METHODS: Randomized clinical trial with placebo, assessing 84 children, aged 1 day to 16 years, during the first 24 hours of the postoperative period, given a 30 minute music therapy session with classical music and observed at the start and end of the session, recording heart rate, blood pressure, mean blood pressure, respiratory rate, temperature and oxygen saturation, plus a facial pain score. Statistical significance was set at 5%.
RESULTS: Five of the initial 84 patients (5.9%) refused to participate. The most common type of heart disease was acyanotic congenital with left-right shunt (41% of cases: 44.4% of controls). Statistically significant differences were observed between the two groups after the intervention in the subjective facial pain scale and the objective parameters heart rate and respiratory rate (p < 0.001, p = 0.04 and p = 0.02, respectively).
CONCLUSIONS: A beneficial effect from music was observed with children during the postoperative period of heart surgery, by means of certain vital signs (heart rate and respiratory rate) and in reduced pain (facial pain scale). Nevertheless, there are gaps to be filled in this area and studies in greater depth are needed.
Key words: Music therapy, postoperative period, heart surgery, children, intensive care.

#### Problem to solve:
Extract the part of the music therapy abstract starting at "RESULTS: Five of" and ending at "children, intensive care.", and copy it word for word. The records were drawn from an unrelated source.

#### Records shown:
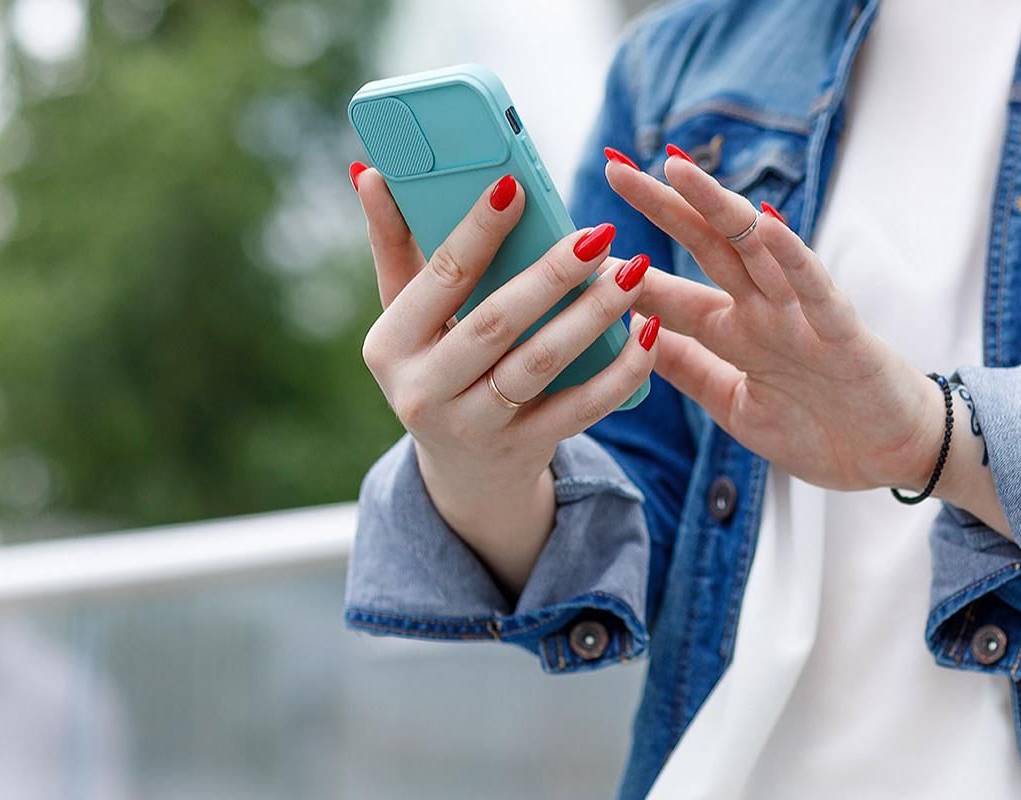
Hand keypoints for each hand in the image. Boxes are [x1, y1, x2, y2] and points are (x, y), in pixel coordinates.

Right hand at [351, 163, 658, 588]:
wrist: (463, 472)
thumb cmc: (437, 365)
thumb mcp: (405, 317)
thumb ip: (395, 246)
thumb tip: (372, 172)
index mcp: (390, 345)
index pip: (441, 278)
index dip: (478, 231)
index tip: (516, 185)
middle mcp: (424, 391)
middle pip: (497, 322)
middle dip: (551, 274)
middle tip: (597, 234)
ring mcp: (475, 426)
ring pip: (542, 364)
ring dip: (593, 315)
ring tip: (632, 274)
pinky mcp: (525, 449)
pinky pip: (581, 408)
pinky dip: (620, 370)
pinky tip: (648, 332)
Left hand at [603, 151, 944, 491]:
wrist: (893, 457)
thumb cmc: (822, 430)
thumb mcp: (734, 405)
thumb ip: (687, 368)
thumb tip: (629, 331)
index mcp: (736, 334)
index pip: (673, 289)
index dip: (629, 264)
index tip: (581, 237)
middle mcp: (765, 313)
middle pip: (707, 247)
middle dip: (662, 207)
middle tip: (615, 168)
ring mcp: (803, 317)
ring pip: (756, 249)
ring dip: (717, 208)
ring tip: (676, 170)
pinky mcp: (843, 332)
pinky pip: (817, 288)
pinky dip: (793, 256)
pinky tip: (766, 223)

#### Response for this exercise:
RESULTS: Five of the initial 84 patients (5.9%) refused to participate. The most common type of heart disease was acyanotic congenital with left-right shunt (41% of cases: 44.4% of controls). Statistically significant differences were observed between the two groups after the intervention in the subjective facial pain scale and the objective parameters heart rate and respiratory rate (p < 0.001, p = 0.04 and p = 0.02, respectively).
CONCLUSIONS: A beneficial effect from music was observed with children during the postoperative period of heart surgery, by means of certain vital signs (heart rate and respiratory rate) and in reduced pain (facial pain scale). Nevertheless, there are gaps to be filled in this area and studies in greater depth are needed.
Key words: Music therapy, postoperative period, heart surgery, children, intensive care.